- [Given data]
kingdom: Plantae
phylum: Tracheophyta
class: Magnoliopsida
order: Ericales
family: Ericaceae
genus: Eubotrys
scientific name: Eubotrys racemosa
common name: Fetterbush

---

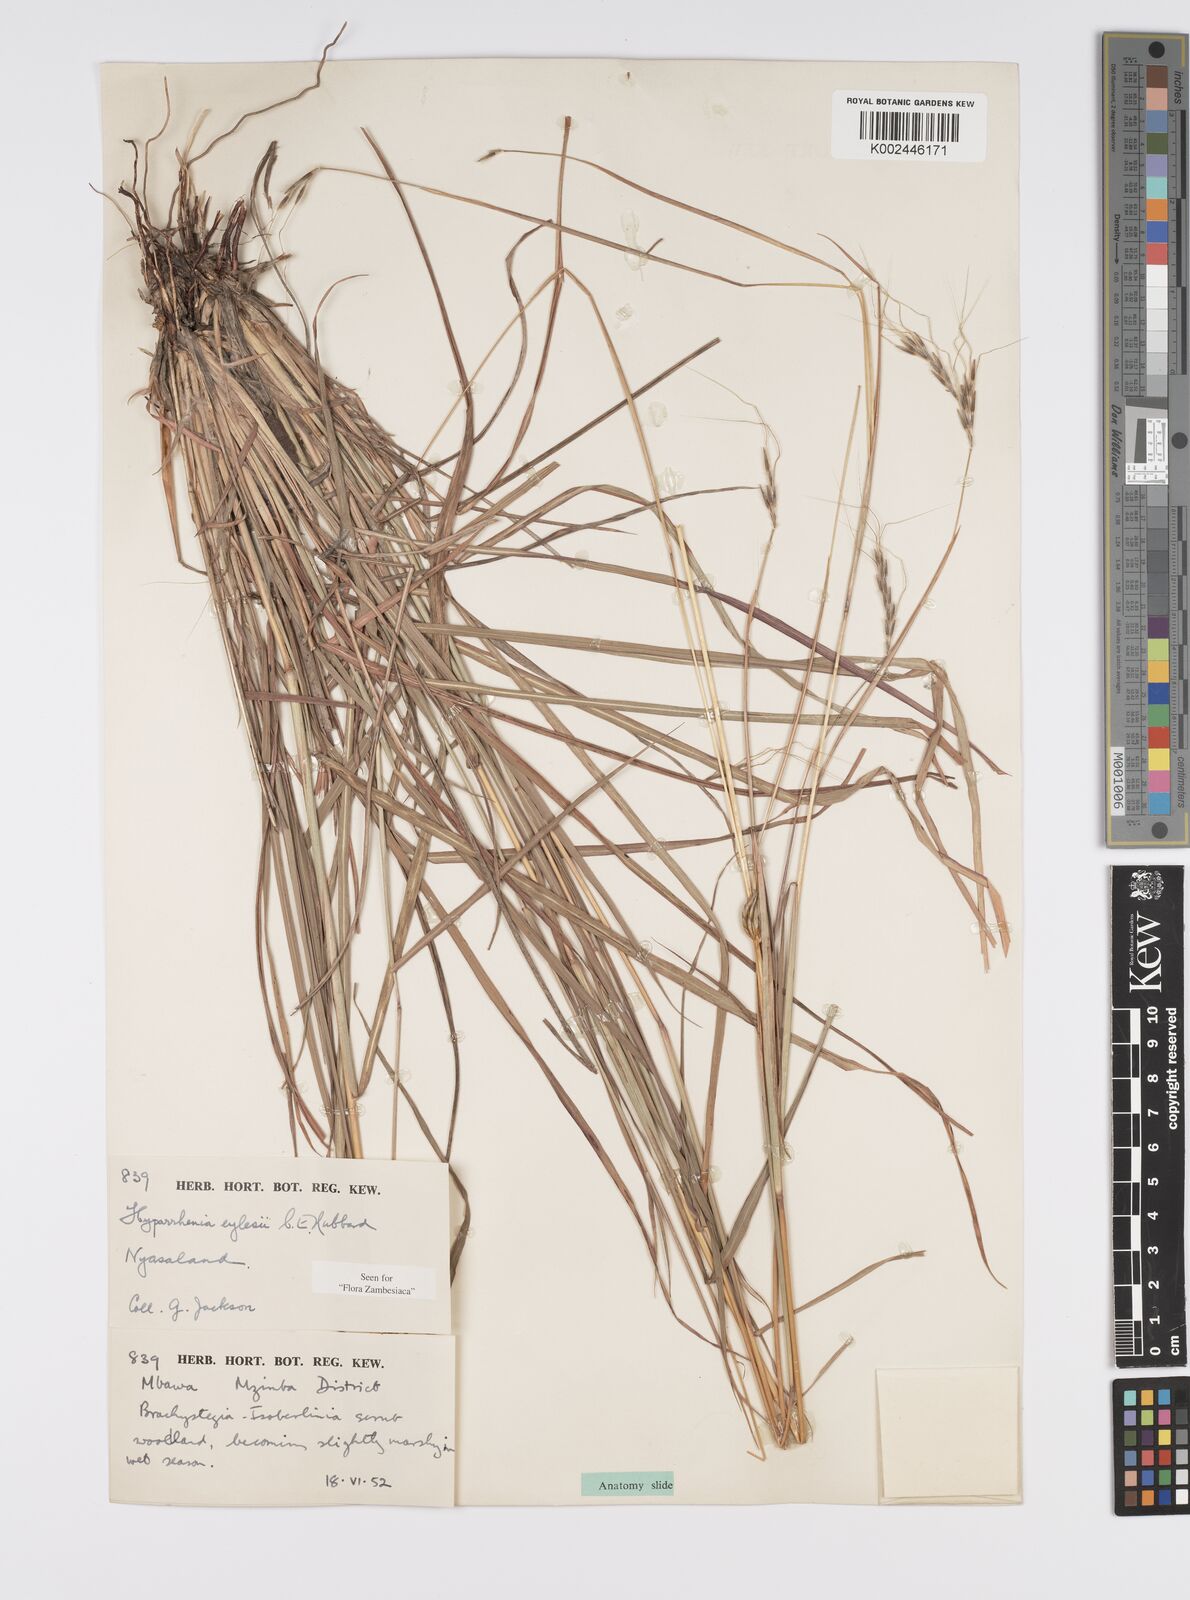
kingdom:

- [What the task asks] Convert the material from the line with "kingdom: Plantae" to the line with "scientific name: Eubotrys racemosa" into a Markdown table, with columns headed n and Line giving each line's row number and text, and leave out any blank lines.

- [Finished answer]
| n | Line |
|---|---|
| 1 | kingdom: Plantae |
| 2 | phylum: Tracheophyta |
| 3 | class: Magnoliopsida |
| 4 | order: Ericales |
| 5 | family: Ericaceae |
| 6 | genus: Eubotrys |
| 7 | scientific name: Eubotrys racemosa |